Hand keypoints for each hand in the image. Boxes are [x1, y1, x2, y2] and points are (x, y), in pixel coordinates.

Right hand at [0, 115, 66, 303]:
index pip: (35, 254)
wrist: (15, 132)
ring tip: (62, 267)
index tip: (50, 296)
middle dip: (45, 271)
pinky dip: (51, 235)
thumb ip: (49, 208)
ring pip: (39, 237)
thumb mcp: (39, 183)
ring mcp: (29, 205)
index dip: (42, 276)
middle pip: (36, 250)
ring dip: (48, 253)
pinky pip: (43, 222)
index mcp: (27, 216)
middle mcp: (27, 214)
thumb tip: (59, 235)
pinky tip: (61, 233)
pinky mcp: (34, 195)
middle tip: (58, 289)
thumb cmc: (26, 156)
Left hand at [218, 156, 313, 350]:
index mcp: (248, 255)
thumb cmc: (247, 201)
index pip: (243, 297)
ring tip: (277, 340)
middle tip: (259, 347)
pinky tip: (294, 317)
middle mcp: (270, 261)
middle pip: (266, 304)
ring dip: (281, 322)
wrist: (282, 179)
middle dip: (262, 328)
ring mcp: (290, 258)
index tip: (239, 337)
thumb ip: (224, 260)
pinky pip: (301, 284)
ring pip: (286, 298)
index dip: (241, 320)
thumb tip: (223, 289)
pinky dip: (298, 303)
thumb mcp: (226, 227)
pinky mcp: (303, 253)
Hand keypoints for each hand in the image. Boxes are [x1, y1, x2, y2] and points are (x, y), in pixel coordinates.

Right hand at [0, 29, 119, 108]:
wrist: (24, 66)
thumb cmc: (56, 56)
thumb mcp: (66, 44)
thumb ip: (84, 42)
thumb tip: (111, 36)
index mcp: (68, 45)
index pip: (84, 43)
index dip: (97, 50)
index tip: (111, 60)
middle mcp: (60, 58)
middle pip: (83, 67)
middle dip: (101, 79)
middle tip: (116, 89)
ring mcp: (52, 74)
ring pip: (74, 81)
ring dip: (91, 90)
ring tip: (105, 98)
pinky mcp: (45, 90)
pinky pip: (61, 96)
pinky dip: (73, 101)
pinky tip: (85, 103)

.....

Work task >> Look through the material above. Copy each line where the word "thumb" appears.

Written reply >>
thumb ip: (49, 208)
thumb mcp: (39, 183)
thumb tip: (59, 235)
thumb cmc: (26, 156)
thumb cmc: (247, 201)
thumb ip: (224, 260)
thumb tip: (223, 289)
thumb mcp: (226, 227)
thumb cmc: (56, 56)
thumb mcp: (66, 44)
thumb ip: (84, 42)
thumb tip: (111, 36)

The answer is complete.